Gabriele Cecconi: TiàWùK

Gabriele Cecconi: TiàWùK


GUP Author

Patrycja Rozwora


Gabriele Cecconi

Gabriele Cecconi (b. 1985, Italy) is concerned with the socio-political and environmental issues of our time but also the relation between culture and power, specifically its representation in the visual arts.

For his latest project, TiàWùK, Cecconi introduces a fictional planet located in close proximity to Earth. As we learn, in an impressive short period of time, “TiàWùK has become one of the richest planets in the universe” and, according to incomplete information, “the planet has recently been colonised due to the discovery of a secret source of energy.”

The project, TiàWùK, aims to explore the relation between the inner and the outer world. It touches on a social environment which is deeply conditioned by the material world, seemingly functioning as an illusionary compensation for psychological disorders.

This all sounds very intriguing and we decided to ask Cecconi a few questions about it.

Do you consider yourself a documentary photographer? 

This is an interesting question relating to my identity as a photographer and as a human being. I started to develop an interest in art and photography only at the age of twenty-seven, after finishing the law school. Through photography, I got to discover a hidden part of myself, reconnecting with my sensitive side.

Knowing very little about photography, my first point of reference was traditional photojournalism and documentary photography. However, during the past two years, I started to work without any boundaries. So, despite calling myself a documentary photographer, my practice is constantly changing and evolving.

The title of your project, when read backwards, states: KuWaiT. Was this indeed an intended connection and if so, why? Is there a political motive?

Yes, indeed. Kuwait is the place I chose for this project.
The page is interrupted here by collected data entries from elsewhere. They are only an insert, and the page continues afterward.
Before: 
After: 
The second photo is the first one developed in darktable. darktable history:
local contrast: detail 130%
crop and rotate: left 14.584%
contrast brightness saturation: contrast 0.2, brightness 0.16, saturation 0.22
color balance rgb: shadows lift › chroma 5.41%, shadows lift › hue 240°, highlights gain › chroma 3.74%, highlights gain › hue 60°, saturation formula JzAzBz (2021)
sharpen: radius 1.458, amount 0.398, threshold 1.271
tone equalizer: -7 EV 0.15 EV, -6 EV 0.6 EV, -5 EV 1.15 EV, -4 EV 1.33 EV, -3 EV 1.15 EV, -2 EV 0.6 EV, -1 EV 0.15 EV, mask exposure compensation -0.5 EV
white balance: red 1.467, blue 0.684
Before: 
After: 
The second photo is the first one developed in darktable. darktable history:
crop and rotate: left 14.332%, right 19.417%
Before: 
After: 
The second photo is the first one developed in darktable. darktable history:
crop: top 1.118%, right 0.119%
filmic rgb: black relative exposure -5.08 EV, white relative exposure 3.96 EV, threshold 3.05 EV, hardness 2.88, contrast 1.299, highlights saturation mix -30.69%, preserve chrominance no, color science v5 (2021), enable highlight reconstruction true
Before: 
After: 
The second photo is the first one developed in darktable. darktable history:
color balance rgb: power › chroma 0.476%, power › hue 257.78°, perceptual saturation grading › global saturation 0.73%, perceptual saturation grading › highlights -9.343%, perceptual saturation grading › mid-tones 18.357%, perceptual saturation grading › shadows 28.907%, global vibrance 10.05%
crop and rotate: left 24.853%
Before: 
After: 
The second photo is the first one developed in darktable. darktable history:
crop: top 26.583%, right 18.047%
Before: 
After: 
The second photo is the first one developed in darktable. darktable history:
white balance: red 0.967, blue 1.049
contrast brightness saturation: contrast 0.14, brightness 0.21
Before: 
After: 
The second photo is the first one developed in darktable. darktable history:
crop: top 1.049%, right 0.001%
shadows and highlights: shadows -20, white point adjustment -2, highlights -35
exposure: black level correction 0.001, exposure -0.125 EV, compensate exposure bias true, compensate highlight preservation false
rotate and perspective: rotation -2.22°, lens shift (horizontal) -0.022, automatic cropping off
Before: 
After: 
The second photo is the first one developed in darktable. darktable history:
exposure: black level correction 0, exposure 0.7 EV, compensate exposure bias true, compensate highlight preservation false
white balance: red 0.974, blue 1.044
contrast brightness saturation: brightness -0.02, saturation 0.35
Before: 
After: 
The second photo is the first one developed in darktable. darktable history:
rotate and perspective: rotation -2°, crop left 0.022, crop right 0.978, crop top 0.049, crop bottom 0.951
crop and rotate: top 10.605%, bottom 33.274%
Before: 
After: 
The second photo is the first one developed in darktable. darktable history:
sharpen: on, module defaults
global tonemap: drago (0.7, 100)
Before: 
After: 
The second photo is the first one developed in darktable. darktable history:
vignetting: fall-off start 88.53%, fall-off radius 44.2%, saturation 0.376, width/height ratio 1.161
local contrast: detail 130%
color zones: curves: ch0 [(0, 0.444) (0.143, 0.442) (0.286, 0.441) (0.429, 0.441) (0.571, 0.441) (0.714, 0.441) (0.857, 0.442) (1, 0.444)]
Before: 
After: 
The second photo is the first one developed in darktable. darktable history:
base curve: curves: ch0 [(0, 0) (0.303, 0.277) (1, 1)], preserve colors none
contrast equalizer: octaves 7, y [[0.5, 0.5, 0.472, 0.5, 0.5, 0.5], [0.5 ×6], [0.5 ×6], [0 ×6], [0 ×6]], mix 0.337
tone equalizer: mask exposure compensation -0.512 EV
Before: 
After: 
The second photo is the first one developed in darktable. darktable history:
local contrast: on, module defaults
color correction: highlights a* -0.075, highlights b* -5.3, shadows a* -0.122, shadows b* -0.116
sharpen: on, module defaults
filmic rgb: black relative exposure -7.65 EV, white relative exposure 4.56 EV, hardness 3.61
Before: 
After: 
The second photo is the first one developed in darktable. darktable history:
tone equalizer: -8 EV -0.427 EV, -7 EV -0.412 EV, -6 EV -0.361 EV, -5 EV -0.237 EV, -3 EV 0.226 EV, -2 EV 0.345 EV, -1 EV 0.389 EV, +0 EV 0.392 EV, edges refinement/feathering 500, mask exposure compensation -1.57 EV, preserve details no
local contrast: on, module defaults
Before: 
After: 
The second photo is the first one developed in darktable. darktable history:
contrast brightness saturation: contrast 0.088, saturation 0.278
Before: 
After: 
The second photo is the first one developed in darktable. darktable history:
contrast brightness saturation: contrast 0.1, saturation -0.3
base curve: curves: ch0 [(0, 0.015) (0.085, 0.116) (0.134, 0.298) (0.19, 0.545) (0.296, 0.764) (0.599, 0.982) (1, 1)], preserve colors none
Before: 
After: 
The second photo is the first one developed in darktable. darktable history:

All the data, even if presented in a fictional way is the actual data coming from the State of Kuwait.

Back in 2018 I came across Kuwait and learned about the stateless community Bidoon living there without an official citizenship since the countries’ independence.

Kuwait is one of the most under-represented countries in the Gulf area. After discovering the oil wells in 1934, within a short period of time, Kuwait became one of the biggest exporters of oil in the Gulf. Before that, Kuwait was divided among fishermen and Bedouins. Nowadays, the country suffers from harsh environmental conditions: during summer it is one of the hottest places on earth, most of the land consist of deserts with scarcity of water reserves, only 2% of the countries soil is cultivable, and due to the bad air quality a high rate of Kuwaits population suffers from cancer.

Historically Kuwait has gained its independency from Great Britain only in 1961. Then in the 1990s the region has experienced a strong influence from the the USA due to the Gulf War. The North American economic and social model has taken roots in Kuwait, offering a way of living that was difficult to implement into to the traditional Islamic culture and traditions.

In my project, I introduce the concept of “economical fantasy”: showing the power of wealth and the fantasy of a material world. I met and confronted myself with a few psychologist and psychiatrists working in Kuwait who confirmed my observations – the rapid economic growth has caused all kinds of mental issues among the population.

Your photographic compositions include objects and colours that seem to have a specific symbolic reference. Is that a deliberate strategy within the outline of this concept?

During my first trip to Kuwait, I felt overwhelmed by the surreal look of the city – which was quite different from what I knew. That strong impression (which reconnected with my passion for science fiction literature and movies) gave me the sense of the direction in my research.

The main conceptual and aesthetic guideline was to move between reality and fiction to give back to the absurdity of the situation as it stood in front of my eyes. For example, the picture of the horse with a fake coliseum in the background is quite simple in terms of framing and composition (I just put myself in front of the scene) but it carries a strong message of how one specific cultural artefact has been implemented into another, totally different culture.

How do you see this project further evolve? What would be the ultimate form for it?

As I am becoming more aware of the art world, I think any form of exposure can be beneficial for further development. That said, I want my work to be fluid and adaptable to various format and exhibition platforms. Despite my love for photo books, I was not yet ready to present it in that form. My priority now is applying for grants that will hopefully cover my future trips to TiàWùk (Kuwait).

I consider my work successful when my images gain emotional attention from the audience and open a space for reflections and questions. A good image, same as a good book, adds something to the massive flow of information, pulling one out from the loop of the constant repetition.

Gabriele Cecconi was one of the Open Call Winners of Photo Is:rael 2020. The theme for this years edition was Transformation. This interview was conducted is the context a media partnership between GUP Magazine and PHOTO IS:RAEL festival.